With Free Country the formula for success has been fairly straight forward: Quality outerwear doesn't mean dressing for an exclusive club. Rather, universally great looks coupled to easy-going prices means gear that simply looks as good in the street as it does the remote mountainside. No need to take our word on the success of the formula; simply browsing their website ( reveals a massive assortment of outerwear for nearly every need and budget. Deciding upon a single product to test was no easy task!

After much deliberation, we opted for the women's Spectral Soft Shell in satin/ silver on account of the fact that winter was turning to spring as we were compiling for this issue and there is no denying the usefulness of a riding jacket in the oft-bipolar climate that is Western NY.

The Spectral Soft Shell features:

Water Resistance
Wind Resistance
Detachable Hood
Soft Chin Protector
Tricot Lined Arms for Easy On/Off
Machine Washability
Velcro adjustable cuffs
Contrast Color Trims

We know, we've put you through product specs and introductions but what you really want to know is how it performed out on the trails.
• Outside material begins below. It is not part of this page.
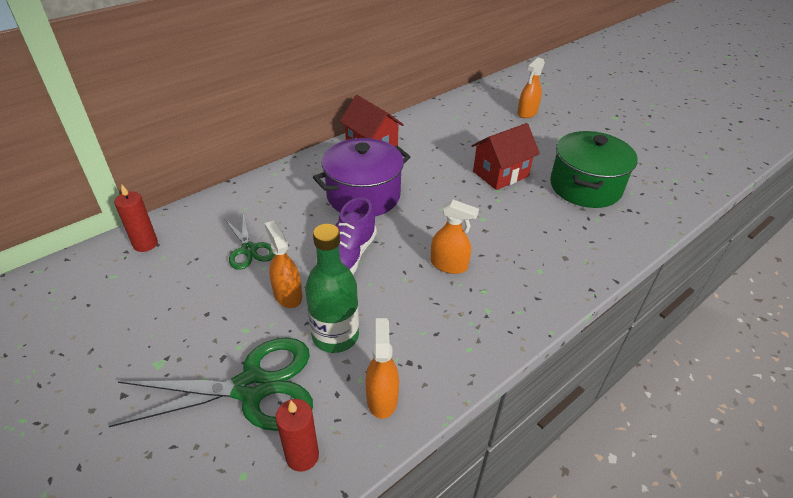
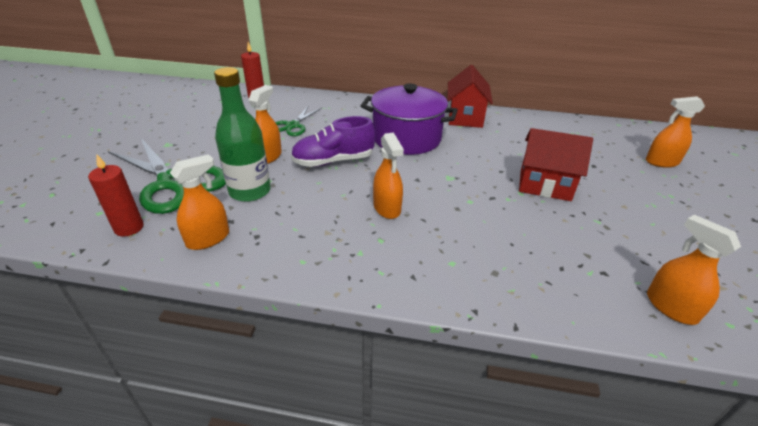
camera: 50 degrees right, 5 degrees down
(585, 187) = (625, 243): green pot -> none
(645, 212) = (670, 307): none -> orange spray bottle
The short answer: spectacularly. Fit and finish are top notch; a fact revealed the moment you touch the soft flexible outershell and even more ingrained once you slip it on. Tricot lining and silky along the skin contact spots, making putting the jacket on and sliding it off completely effortless and little details like a softer material with the collar meets with the chin hint toward impeccable attention to detail.

In action the jacket is just warm enough to make riding in those bitterly chilly pre-dawn hours wonderfully painless but the real magic begins once water finds its way across the jacket's surface. And with spring dew flinging from tires and dripping from the forest canopy overhead, this didn't take long for us even on the days it didn't rain. A water resistant membrane works to bead up water and wick it away from the Soft Shell's surface without the dreaded crinkle and stiffness of inferior products. In fact, never does this feature interrupt the flexibility of the outershell or the soft, warm interior lining.

Since all purpose-driven gear is usually a compromise, we feared the breeze and water resistance would come at a cost of poor breathe-ability. Fortunately, thanks to a combination of well-thought interior materials and a fit that allows for cracking the zipper without flapping around when needed, we never felt that the jacket was overly stifling. Of course, it should be noted that it is heavier than a simple windbreaker and thus more suited for use in the transition seasons of spring and fall than in the heat of summer, though we were able to put it to use throughout a majority of May and June thanks to early morning mountain temps that hovered near the freezing mark despite noontime temps in the 80s.

All in all, we came away very impressed with the Free Country Spectral. While this review represents our first foray with the company and their products, we can state with certainty that it will not be our last. Gear that fits well, works better than advertised and can be pressed into service both on the trails and at that cafe are always in short supply around here. Perhaps best of all, at the time of this review's writing, Free Country is selling them for $50 (down from $100) & with free shipping, we're tempted to stock pile up on every available color offered.